Don’t get me wrong – we ain’t what we used to be. We pop lots of pills and the speed with which we do almost everything is much slower than it was once. But we look forward to our life’s agenda every morning and face an abundance of fresh and demanding issues each day. God has fascinating new challenges for us every day. Few are like those we dealt with in past life stages. We have changed. Our world has changed. Our choices have changed. Our Super-Senior, post-90 world understands Wayne Dyer’s significant comment that “When you change the way you look at a thing the thing you look at changes”. Maybe that’s what keeps things so exciting!
That means that we perennials, with our descendants, daily face heretofore unknown issues. We can’t act as if we are not in the jet age, the electronic age, and the age of scientific discovery in which change is a constant. We have to think ahead to the very different world not only of our children, but our grandchildren and our great-grandchildren – and plan for it. Today’s world isn’t what Audie and I foresaw when we married in 1953. But then we didn’t expect to be 90, either.

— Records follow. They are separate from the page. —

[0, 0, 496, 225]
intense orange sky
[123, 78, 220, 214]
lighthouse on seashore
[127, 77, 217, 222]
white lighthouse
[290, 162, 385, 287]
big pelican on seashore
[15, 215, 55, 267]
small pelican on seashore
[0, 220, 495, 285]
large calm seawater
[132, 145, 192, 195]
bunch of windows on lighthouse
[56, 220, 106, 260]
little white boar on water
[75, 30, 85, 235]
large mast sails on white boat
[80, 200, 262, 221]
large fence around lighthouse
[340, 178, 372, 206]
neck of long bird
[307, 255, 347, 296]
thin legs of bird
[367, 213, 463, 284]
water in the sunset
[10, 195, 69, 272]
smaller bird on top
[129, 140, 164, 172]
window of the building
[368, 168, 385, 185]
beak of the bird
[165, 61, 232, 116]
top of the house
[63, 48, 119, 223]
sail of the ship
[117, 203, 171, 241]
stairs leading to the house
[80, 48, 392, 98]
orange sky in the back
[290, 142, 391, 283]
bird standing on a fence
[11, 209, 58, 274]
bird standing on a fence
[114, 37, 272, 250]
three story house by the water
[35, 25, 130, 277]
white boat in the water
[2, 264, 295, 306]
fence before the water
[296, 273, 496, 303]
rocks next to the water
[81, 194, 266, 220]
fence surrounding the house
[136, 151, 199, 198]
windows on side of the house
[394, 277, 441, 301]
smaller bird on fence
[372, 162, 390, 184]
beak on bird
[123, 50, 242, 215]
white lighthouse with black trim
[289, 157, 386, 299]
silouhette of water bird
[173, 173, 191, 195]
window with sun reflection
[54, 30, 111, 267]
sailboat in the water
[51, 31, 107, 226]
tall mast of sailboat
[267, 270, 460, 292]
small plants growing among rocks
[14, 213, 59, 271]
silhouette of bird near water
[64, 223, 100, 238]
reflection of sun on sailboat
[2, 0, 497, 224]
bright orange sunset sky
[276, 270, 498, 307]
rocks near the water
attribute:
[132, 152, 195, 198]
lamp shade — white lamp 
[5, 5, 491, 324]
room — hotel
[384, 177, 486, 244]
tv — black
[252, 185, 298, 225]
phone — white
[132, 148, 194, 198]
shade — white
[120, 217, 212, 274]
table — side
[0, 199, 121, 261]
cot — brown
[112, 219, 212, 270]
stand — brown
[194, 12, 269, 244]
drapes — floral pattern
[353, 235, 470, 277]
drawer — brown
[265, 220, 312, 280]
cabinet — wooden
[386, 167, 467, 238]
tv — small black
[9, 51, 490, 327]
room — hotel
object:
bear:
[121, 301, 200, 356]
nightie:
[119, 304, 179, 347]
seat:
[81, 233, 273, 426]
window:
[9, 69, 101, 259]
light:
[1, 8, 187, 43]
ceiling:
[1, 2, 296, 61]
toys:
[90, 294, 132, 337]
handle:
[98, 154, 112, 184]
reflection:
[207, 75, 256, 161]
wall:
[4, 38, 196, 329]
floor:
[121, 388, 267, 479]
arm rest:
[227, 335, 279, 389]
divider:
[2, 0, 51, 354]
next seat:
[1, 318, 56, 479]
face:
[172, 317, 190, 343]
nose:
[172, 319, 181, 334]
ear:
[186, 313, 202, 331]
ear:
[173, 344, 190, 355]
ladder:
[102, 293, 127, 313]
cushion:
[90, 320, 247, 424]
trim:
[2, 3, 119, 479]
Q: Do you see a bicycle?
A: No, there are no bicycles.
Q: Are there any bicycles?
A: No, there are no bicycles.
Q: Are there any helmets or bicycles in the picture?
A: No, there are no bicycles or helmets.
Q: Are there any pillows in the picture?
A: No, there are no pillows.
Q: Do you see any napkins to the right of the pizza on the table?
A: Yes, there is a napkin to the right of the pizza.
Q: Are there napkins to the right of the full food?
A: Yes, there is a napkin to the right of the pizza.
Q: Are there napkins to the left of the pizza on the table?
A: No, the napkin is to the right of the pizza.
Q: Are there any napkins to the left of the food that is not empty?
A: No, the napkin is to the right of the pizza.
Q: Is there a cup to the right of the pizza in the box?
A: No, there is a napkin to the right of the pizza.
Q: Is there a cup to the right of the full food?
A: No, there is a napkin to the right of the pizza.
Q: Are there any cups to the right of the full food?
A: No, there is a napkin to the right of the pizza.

My 1942 Confirmation sang a hymn the first line of which was, “Lord, take my hand and lead me long life’s way.” Over the 77 years since the eight of us sang that song He has done just that for me. With Him as Leader, even when I have been such a poor follower, I’ve had a great life. And it’s not over yet. There’s more beyond.
Believing that I wonder what He yet has in mind for me as I follow His lead in my Super-Senior perennial world? Is there even more to come before Audie and I (and you) go home?
That remains to be seen. Yes, indeedy!